(Activities):
#1 In two sentences, sum up the women's health text below.
#2 Answer these questions from the women's health text below:
(a) How many minutes of daily exercise does it suggest for someone who needs to lose weight?
(b) After menopause, what change is listed as a heart disease factor?
(c) About how many breast cancer deaths did the ACS estimate for 2014?
#3 For each statement, say whether it agrees with the women's health text below. Answer yes or no, and quote the deciding words.
(a) More men than women die of heart disease each year.
(b) Breastfeeding may lower the chances of breast cancer.
(c) Breast cancer is the most common cancer.

======== Text ========

Hands of Compassion Homecare is always seeking out important topics to educate the community on, and we couldn’t help but believe that this is one of those topics. We forget how important our health is when we have no time to focus on it–young, middle-aged or elderly.

Take a few minutes to learn a few facts and pick up a few pointers on how you can be caring for yourself and increase your healthy life.

Image# 1. Heart Disease

More women than men die of heart disease each year; although, the traditional risk factors for coronary artery disease affect women and men, other factors may play a bigger role in the development of heart disease in women.

  • Diabetes
  • Mental stress and depression
  • Smoking
  • Lack of activity
  • Low estrogen after menopause
  • Pregnancy complications

Ways to Reduce your risk:

  • No smoking
  • Exercise 30 to 60 minutes a day on most days of the week, or 60 to 90 minutes if you need to lose weight.
  • Healthy weight / Eat a diet that’s low in saturated fat, cholesterol and salt.


# 2. Breast Cancer

ACS estimates for the year 2014:

  • About 232,570 new cases of invasive breast cancer
  • About 40,000 deaths from breast cancer
  • BC is the second most common cancer and second leading cause of cancer death.

Risk Factor:

  • Age, Race, Gender, Genetics
  • Family History/ Personal Cancer History
  • Menstrual periods 
  • Certain types of birth control
  • Choosing not to breast feed (some studies have shown breastfeeding can reduce chances)

======== Data shown ========

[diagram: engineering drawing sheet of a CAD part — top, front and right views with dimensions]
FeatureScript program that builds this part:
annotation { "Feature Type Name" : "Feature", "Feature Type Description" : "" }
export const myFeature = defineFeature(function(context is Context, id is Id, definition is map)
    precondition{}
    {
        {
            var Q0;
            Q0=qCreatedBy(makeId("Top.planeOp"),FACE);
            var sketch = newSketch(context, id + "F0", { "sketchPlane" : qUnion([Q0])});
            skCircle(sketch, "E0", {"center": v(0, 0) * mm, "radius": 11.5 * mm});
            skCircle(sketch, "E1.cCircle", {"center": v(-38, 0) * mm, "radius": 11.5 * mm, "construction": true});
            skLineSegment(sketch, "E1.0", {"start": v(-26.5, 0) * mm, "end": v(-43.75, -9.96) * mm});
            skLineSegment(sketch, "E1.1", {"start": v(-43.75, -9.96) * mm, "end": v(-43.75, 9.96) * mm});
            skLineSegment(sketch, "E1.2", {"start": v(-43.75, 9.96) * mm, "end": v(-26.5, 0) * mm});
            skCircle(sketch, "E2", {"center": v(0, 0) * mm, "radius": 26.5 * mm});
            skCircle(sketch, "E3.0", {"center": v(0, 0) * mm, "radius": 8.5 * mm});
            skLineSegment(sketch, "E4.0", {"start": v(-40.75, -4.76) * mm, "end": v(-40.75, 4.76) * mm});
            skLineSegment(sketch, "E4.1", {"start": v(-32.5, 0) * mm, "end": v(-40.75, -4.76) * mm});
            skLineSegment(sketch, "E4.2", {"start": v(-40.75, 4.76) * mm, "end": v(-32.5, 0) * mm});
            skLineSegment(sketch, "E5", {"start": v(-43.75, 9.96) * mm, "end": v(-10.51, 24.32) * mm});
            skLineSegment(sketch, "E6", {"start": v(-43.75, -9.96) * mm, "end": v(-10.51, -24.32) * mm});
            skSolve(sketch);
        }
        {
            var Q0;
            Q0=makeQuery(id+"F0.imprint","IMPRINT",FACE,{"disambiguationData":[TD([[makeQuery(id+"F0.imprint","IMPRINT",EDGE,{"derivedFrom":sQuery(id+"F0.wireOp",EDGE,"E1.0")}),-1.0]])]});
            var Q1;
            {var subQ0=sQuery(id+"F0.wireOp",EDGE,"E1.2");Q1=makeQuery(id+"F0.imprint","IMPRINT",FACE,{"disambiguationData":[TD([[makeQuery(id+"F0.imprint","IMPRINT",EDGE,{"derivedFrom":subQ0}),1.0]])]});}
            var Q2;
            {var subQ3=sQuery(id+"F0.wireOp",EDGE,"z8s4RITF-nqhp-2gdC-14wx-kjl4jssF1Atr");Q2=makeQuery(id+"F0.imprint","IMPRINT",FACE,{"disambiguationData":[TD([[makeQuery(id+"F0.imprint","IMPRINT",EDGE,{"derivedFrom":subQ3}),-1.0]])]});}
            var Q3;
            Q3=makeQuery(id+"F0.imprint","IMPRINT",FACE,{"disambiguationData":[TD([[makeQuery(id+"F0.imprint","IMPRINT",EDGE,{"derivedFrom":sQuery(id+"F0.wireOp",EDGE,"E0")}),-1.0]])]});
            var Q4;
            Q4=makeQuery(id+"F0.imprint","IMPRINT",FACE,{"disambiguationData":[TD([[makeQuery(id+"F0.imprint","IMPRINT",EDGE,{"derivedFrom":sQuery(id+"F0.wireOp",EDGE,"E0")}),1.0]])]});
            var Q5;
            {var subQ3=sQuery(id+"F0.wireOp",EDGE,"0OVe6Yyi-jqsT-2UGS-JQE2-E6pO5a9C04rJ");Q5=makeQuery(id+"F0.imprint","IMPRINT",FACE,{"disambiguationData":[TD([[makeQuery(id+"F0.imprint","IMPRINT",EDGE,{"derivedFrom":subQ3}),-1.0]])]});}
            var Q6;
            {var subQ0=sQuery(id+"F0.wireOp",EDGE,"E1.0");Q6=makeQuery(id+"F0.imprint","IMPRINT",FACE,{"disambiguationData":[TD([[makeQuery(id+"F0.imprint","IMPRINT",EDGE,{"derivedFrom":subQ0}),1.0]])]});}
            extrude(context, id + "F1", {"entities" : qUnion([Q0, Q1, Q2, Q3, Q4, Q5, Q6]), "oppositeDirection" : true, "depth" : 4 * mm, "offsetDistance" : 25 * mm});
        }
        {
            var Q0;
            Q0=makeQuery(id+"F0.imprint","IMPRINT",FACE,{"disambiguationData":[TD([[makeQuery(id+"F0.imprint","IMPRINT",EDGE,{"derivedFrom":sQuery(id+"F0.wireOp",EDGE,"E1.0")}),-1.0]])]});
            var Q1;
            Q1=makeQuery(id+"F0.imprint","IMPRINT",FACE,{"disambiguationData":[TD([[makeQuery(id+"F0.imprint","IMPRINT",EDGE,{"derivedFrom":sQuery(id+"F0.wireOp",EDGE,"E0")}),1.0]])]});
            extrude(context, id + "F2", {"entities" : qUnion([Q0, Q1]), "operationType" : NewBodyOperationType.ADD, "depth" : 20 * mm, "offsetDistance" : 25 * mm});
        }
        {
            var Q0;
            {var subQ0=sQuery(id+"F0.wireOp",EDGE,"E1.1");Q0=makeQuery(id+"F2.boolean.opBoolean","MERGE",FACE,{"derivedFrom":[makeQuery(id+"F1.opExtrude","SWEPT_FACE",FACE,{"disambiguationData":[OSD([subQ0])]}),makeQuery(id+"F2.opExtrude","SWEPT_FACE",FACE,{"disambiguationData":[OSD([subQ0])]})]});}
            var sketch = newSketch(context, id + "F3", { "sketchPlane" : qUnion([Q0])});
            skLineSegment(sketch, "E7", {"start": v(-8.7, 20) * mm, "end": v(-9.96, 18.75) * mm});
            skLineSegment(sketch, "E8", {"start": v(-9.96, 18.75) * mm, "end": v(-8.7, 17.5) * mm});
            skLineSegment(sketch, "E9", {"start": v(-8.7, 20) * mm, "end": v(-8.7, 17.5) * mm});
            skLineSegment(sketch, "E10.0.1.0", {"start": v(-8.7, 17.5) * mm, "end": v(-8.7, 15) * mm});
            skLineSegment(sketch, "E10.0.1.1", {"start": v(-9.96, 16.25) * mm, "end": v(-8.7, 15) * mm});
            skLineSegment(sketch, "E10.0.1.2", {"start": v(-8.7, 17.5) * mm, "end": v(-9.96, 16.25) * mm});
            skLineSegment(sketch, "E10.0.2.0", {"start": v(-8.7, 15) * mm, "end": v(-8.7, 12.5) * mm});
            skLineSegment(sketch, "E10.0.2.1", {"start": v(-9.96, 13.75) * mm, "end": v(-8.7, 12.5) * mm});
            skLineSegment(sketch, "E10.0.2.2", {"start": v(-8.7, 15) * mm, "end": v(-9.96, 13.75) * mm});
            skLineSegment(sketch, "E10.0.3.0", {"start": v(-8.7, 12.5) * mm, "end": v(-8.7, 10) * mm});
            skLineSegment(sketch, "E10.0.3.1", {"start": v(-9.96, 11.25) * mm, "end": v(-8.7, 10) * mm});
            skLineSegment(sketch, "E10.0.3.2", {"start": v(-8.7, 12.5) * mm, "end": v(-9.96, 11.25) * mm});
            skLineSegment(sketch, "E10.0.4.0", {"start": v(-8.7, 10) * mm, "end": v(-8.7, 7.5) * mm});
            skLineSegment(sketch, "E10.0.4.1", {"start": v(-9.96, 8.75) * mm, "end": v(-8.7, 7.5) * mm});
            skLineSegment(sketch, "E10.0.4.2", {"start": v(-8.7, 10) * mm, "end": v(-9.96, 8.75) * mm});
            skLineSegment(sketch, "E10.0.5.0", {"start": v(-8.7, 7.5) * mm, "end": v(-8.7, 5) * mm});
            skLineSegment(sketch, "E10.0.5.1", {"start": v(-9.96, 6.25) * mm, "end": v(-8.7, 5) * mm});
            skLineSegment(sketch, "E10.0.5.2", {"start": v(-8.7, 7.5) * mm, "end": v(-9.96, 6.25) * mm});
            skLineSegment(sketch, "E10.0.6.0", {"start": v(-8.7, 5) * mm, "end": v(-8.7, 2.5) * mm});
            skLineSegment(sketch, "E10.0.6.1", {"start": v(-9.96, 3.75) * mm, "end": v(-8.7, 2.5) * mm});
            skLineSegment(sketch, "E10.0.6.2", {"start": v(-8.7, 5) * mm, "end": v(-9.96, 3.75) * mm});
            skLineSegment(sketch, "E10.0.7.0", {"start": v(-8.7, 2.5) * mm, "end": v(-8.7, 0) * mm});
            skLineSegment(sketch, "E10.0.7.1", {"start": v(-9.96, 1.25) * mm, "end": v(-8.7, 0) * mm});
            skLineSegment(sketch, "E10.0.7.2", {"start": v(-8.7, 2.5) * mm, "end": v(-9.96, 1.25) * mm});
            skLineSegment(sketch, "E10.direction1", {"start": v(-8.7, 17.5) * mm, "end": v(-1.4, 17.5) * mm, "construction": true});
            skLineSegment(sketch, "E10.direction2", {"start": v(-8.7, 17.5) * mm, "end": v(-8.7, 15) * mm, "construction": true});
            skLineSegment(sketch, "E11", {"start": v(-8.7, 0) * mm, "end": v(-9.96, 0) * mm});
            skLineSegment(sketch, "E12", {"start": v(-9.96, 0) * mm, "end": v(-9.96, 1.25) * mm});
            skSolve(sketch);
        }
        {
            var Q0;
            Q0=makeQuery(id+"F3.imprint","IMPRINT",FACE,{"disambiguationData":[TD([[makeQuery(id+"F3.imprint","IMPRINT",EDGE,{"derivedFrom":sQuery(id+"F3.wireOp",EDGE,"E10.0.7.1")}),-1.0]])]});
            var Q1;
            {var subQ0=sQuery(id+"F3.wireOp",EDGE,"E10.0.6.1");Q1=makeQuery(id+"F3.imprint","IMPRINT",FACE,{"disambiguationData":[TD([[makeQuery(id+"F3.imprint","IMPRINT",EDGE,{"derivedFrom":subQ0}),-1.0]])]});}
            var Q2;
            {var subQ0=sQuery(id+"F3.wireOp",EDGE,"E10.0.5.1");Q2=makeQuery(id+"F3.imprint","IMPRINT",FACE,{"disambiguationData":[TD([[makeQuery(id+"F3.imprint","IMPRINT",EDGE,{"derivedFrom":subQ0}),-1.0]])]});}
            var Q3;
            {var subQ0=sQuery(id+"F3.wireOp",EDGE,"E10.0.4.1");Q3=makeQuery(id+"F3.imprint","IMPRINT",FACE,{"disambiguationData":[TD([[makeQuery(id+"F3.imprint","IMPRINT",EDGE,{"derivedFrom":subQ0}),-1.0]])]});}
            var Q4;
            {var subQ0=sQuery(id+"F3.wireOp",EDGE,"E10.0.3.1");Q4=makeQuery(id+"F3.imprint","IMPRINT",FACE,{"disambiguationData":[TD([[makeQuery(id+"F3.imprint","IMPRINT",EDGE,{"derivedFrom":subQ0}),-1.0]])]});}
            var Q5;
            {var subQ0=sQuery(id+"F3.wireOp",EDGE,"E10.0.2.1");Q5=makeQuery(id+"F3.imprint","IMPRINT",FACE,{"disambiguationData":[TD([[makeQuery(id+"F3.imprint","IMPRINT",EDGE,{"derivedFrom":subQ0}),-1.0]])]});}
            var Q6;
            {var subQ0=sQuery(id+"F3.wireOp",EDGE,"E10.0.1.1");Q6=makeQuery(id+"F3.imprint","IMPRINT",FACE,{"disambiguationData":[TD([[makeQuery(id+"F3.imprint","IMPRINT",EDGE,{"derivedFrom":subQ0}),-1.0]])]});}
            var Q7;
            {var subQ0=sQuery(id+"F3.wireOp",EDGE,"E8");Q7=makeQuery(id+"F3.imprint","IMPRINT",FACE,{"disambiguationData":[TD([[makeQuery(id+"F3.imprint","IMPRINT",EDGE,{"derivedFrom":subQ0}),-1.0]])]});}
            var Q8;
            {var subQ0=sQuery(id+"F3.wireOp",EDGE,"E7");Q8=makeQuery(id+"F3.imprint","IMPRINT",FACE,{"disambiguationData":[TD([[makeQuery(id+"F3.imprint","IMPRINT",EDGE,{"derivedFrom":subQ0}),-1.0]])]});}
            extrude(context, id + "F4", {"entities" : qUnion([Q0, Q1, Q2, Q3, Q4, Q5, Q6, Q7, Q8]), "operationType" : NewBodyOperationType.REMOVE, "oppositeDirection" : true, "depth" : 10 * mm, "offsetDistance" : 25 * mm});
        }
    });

========

(Per-task answers):
#1 More women than men die of heart disease each year, and the text lists factors that may matter more for women, along with ways to lower the risk such as not smoking, regular exercise and a healthy diet. It also gives ACS estimates for 2014 of about 232,570 new cases of invasive breast cancer and about 40,000 deaths, and lists risk factors for breast cancer.

#2
(a) 60 to 90 minutes
(b) Low estrogen
(c) About 40,000

#3
(a) No: "More women than men die of heart disease each year"
(b) Yes: "some studies have shown breastfeeding can reduce chances"
(c) No: "BC is the second most common cancer and second leading cause of cancer death."